Standford Üniversitesi İşletme Bölümü, sosyal inovasyonu, “Sosyal bir soruna daha etkin, verimli ve sürdürülebilir çözüm getirmek” şeklinde tanımlıyor. Sosyal inovasyon en yaygın şekilde “sosyal ihtiyaçları tatmin ederek aynı zamanda yeni işbirlikleri veya ilişkiler kurulmasını sağlayan yeni fikir, hizmet ve modeller oluşturmak” olarak da biliniyor. Sosyal inovasyon sorunlara sektörlerarası bir bakış açısıyla bakmayı getiriyor ve evrensel olarak uygulanmasıyla öne çıkıyor. Sektörlerarası aktörler arasında araştırma kurumları, şirketker ve bağımsız kuruluşları saymak mümkün.

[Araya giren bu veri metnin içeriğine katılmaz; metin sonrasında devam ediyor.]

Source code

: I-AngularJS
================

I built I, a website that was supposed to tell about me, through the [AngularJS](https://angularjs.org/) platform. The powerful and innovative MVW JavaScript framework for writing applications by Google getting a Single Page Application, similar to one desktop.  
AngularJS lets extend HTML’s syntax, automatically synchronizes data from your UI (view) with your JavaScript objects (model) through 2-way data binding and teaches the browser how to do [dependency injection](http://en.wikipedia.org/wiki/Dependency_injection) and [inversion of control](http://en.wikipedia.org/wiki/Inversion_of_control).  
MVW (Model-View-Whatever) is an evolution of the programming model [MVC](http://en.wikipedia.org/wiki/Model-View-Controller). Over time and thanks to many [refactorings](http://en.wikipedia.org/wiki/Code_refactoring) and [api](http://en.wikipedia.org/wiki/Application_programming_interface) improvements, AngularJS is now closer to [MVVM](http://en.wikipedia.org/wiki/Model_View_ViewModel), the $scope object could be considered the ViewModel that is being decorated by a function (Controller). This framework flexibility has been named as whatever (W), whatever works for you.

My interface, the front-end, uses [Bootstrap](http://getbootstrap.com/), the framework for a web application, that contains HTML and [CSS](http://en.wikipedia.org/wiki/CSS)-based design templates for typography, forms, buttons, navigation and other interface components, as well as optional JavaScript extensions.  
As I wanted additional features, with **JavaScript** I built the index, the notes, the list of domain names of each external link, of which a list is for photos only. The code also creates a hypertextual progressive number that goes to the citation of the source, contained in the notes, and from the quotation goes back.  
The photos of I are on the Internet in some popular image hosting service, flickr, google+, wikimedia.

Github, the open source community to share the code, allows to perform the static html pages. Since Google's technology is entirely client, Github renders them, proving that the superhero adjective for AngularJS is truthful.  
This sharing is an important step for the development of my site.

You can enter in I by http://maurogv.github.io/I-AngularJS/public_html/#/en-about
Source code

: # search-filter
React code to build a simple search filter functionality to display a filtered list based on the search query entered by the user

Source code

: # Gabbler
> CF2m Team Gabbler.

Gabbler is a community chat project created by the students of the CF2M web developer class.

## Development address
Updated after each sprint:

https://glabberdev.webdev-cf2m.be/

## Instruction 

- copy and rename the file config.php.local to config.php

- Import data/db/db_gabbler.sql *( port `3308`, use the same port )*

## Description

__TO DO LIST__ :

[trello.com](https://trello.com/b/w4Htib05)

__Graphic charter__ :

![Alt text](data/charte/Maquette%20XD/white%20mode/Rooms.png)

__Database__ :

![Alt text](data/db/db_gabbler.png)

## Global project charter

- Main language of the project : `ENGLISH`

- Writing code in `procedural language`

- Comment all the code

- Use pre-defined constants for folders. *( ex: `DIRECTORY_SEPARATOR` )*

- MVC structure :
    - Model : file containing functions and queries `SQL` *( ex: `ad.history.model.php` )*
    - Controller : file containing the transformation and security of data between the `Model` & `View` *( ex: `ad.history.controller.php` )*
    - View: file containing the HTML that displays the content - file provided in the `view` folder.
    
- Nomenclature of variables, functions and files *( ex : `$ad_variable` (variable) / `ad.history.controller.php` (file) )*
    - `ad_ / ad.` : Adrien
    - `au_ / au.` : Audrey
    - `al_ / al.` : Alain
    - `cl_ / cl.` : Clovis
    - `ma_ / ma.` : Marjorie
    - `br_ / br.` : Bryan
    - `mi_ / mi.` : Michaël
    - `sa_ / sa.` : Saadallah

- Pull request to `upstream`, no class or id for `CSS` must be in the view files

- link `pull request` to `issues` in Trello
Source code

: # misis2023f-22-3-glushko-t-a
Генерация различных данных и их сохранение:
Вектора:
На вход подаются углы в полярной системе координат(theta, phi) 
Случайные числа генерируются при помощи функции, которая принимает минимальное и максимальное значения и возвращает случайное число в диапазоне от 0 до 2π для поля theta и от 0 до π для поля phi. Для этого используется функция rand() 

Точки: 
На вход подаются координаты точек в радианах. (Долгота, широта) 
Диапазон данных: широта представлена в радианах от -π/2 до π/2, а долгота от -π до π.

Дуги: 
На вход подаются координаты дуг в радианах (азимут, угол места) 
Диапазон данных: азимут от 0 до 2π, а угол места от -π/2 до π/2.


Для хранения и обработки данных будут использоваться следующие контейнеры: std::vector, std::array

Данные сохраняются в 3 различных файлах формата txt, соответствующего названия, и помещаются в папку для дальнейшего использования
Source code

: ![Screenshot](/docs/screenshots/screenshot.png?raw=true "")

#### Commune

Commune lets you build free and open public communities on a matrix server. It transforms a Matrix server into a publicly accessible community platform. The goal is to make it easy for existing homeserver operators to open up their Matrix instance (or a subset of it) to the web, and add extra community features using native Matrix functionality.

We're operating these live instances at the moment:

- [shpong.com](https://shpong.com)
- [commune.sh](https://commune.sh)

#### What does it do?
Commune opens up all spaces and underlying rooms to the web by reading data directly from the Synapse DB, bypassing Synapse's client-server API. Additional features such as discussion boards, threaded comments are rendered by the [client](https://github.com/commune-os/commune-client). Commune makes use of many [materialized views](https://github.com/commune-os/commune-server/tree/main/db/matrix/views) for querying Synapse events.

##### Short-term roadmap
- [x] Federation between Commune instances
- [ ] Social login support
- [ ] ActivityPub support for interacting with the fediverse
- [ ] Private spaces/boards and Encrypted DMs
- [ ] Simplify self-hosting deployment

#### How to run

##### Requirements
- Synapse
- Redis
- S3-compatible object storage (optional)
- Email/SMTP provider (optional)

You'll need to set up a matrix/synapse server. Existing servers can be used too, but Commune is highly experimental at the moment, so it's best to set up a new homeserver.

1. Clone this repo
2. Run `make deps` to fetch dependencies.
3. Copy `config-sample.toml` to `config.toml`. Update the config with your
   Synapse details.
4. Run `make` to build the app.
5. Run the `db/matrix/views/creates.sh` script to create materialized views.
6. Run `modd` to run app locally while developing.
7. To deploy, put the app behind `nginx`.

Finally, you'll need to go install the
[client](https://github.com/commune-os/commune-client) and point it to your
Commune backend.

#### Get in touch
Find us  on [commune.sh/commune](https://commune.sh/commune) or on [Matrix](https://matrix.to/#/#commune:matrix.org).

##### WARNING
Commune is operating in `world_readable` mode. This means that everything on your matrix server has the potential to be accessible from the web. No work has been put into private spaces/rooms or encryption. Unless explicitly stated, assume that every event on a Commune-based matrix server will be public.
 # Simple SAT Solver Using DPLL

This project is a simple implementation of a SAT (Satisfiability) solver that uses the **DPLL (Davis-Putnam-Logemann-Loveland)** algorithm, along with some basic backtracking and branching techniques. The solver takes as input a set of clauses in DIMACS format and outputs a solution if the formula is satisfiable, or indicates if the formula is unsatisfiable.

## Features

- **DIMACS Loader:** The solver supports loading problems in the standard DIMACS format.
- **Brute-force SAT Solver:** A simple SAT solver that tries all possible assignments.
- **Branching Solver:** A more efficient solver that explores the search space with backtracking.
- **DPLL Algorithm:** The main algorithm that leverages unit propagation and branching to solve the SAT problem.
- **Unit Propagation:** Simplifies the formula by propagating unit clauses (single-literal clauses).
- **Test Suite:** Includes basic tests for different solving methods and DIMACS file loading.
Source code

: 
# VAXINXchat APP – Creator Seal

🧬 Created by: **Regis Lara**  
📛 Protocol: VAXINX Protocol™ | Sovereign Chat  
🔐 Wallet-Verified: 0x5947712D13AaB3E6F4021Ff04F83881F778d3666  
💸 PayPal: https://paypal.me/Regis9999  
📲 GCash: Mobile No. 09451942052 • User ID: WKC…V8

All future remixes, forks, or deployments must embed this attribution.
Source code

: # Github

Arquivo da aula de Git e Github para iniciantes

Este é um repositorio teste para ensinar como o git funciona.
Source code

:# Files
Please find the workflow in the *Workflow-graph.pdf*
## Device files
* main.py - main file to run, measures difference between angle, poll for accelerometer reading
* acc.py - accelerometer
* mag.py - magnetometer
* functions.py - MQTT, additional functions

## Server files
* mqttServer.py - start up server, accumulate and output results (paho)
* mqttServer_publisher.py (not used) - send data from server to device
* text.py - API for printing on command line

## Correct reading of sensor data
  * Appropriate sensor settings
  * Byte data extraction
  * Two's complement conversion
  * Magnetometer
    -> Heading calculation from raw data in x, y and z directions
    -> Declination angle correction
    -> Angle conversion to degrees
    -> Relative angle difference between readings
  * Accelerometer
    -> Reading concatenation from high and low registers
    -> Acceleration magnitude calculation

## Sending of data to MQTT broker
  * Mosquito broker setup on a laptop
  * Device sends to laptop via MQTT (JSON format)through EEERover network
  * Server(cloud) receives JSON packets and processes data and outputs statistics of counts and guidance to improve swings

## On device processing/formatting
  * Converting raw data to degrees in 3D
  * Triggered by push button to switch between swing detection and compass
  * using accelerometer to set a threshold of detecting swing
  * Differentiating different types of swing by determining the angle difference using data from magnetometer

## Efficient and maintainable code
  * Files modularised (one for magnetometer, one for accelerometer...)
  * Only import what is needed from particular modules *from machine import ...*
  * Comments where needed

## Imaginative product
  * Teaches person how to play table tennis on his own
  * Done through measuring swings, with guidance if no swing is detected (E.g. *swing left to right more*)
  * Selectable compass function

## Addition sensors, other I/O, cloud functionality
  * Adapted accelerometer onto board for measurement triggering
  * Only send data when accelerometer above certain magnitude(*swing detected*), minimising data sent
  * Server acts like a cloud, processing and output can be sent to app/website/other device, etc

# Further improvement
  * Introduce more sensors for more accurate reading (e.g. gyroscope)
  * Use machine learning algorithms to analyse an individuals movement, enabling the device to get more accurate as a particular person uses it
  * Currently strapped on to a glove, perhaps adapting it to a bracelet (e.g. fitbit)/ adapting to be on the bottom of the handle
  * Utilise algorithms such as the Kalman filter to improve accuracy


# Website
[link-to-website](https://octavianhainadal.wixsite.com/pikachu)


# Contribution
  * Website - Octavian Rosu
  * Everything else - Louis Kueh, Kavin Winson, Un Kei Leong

Sosyal inovasyonda sosyal girişimcinin önemi
Sosyal girişimciyi kâr etmeyi amaçlayan ama elde ettiği kârı, topluma fayda üretmek için kullanan girişimci olarak görmek mümkün. Sosyal girişimcilik ise sosyal problemlerin çözümünde serbest piyasa kurallarına dayalı yolları göz önünde bulunduran bir yaklaşım. Sosyal girişimlerde performans kriteri kâr değil sosyal değişim ve ortaya çıkan faydadır. Kâr etmenin sürdürülebilirlik ve kalıcılık için bir şart şeklinde ele almakta fayda var. Sosyal girişimlerin hedeflerini kısa vade yerine uzun vadeli toplumsal sonuçları düşünerek belirlemesi gerekiyor.